Sete pacientes (26%) apresentavam contrações involuntárias
no pré-operatório (IUE mista) mas com predominância
do componente de estresse que era a causa de perda urinária ao
exame urodinâmico. O tempo médio de permanência da
sonda uretral foi 7.4 dias, variando de 3 a 30 dias, incluindo o tempo
de autocateterismo limpo intermitente.
Dezenove pacientes (70.3%) apresentaram
algum tipo de complicação, perfazendo um total de 25 complicações,
sendo uma hemorragia transoperatória que necessitou transfusão
sanguínea (2 concentrados de hemácias e 1 plasma fresco);
2 hematomas e 3 infecções de ferida operatória abdominal;
2 infecções do trato urinário sendo uma por E. Coli
e outra por Proteus (Figure-2). Quatorze pacientes (51.9%) apresentaram
retenção urinária sendo que 9 necessitaram uso de
sonda por 7 dias, 3 por 14 dias e 2 que necessitaram autocateterismo limpo
intermitente por 30 dias. Houve 2 casos (7.4%) de incontinência
de urgência refratários ao tratamento com anticolinérgicos,
sendo que ambas apresentavam incontinência urinária mista
no pré-operatório. Ainda um caso (3.7%) de falha no tratamento
cirúrgico após 3 meses de seguimento, com retorno ao quadro
de IUE desta vez com incontinência de urgência associada.

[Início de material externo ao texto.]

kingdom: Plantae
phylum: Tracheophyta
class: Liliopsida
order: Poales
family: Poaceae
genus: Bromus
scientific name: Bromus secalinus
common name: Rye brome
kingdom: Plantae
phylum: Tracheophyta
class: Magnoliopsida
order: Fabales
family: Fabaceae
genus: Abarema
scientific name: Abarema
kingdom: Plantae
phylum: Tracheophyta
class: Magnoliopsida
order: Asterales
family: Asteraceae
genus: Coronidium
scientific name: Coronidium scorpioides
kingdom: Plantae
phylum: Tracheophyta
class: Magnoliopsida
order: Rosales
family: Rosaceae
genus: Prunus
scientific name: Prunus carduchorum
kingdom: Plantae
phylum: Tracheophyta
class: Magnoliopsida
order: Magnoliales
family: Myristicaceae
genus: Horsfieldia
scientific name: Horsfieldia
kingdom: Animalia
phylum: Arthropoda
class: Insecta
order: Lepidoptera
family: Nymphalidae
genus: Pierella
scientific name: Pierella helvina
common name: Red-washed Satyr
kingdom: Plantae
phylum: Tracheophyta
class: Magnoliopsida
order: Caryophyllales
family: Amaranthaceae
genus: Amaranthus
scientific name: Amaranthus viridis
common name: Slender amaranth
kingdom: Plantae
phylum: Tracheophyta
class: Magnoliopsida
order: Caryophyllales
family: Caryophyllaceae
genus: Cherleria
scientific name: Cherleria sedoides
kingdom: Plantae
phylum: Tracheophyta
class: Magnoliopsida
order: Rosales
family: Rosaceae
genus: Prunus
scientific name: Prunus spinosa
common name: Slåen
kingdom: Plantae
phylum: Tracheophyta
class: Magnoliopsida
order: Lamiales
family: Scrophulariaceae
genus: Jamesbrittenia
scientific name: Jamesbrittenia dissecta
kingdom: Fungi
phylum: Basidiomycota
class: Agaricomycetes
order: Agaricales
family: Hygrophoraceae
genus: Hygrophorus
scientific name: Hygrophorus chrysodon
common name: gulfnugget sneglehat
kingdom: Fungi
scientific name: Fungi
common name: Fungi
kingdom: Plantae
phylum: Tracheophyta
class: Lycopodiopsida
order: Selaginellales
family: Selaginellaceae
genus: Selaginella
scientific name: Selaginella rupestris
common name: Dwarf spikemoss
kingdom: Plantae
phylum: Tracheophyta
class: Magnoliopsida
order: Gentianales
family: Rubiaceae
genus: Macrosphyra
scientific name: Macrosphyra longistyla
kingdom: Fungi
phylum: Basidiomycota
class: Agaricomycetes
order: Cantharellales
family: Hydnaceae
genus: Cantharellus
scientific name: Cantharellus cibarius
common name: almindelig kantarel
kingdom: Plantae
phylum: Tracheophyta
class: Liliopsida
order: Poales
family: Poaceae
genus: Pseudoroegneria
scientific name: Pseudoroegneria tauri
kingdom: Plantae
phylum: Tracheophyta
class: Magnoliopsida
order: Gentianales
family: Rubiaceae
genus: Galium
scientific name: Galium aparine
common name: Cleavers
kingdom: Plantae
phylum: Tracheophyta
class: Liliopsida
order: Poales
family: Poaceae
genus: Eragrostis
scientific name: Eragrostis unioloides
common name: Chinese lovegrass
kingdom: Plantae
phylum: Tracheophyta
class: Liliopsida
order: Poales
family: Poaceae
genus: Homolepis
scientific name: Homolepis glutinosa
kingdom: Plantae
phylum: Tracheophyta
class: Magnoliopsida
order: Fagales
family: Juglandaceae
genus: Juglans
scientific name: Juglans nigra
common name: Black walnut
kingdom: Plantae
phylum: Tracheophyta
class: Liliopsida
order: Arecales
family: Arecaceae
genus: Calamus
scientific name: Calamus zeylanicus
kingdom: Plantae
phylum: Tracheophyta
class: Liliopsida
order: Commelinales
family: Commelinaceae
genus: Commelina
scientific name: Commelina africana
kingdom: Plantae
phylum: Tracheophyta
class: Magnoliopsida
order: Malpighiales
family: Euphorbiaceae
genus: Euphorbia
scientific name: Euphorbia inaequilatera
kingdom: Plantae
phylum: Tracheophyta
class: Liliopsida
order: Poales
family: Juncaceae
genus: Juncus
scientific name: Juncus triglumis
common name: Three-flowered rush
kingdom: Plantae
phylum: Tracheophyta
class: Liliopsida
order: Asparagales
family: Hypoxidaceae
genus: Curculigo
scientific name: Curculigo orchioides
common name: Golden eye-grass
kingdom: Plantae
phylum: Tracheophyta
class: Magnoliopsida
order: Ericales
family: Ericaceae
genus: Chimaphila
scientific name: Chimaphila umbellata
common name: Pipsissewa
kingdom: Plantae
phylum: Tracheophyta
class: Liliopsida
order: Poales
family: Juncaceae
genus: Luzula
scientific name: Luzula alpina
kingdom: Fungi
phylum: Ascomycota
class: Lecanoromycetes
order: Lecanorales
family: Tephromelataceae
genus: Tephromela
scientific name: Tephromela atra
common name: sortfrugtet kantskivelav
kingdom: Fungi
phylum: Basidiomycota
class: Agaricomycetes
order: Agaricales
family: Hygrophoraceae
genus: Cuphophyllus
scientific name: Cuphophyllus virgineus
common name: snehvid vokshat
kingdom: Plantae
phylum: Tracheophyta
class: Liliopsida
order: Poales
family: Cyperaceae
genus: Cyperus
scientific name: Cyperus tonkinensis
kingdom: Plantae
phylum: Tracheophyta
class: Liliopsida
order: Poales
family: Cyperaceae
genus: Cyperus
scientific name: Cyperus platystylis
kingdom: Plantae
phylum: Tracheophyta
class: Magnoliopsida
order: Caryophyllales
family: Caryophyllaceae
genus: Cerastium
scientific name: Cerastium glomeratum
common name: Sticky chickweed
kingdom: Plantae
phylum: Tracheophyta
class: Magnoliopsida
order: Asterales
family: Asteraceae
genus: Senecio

Com exceção destas 3 pacientes, todas se encontram secas
sem necessidade do uso de absorventes.
A taxa de sucesso considerando as pacientes
curadas foi de 88.8%, com índice de satisfação médio
de 7.4 pontos no grupo estudado.
DISCUSSÃO
Tradicionalmente
as técnicas cirúrgicas como o reparo vaginal anterior, as
suspensões vesicais e as suspensões retropúbicas
têm sido aplicadas no tratamento da incontinência urinária
de esforço (IUE) do tipo anatômica e do tipo associada com
taxas de sucesso variando de 53 a 79% para a primeira, de 47 a 72% para
as suspensões vesicais e de 79 a 88% para as suspensões
retropúbicas, dependendo das características da população
estudada e do tempo de seguimento (15). Estes procedimentos não
são indicados na IUE do tipo deficiência esfincteriana intrínseca
(16).
A taxa de cura no presente estudo foi de
88.8%, independentemente do tipo de IUE. Esses achados são compatíveis
com as taxas observadas em outros estudos para o mesmo seguimento médio
e que variaram de 67 a 100% (15), dependendo do material autólogo
utilizado (17,18). Chaikin et al. (5), em 1998, analisando 251 pacientes
submetidas a sling pubovaginal fascial, independentemente
do tipo de IUE, divididas em um grupo considerado simples e outro complexo
(que incluía pacientes com incontinência de urgência,
fístula uretral/vesicovaginal, divertículo, cistoceles grau
III/IV ou bexiga neurogênica associada), obteve taxa de cura ou
melhora de 93% e 98% respectivamente, sendo a incontinência de urgência
persistente a maior complicação observada. Resultados semelhantes
aos de Cross et al. (4), que em 1998, estudando 150 pacientes portadoras
de IUE com e sem procedimentos cirúrgicos prévios, num seguimento
médio de 22 meses, encontraram uma taxa de cura de 93% com 19%
de incontinência de urgência. Em nosso estudo havia sete pacientes
(26%) com incontinência urinária mista no pré-operatório,
mas apenas duas (7.4%) tiveram incontinência de urgência persistente
e refratária ao uso de anticolinérgicos no pós-operatório.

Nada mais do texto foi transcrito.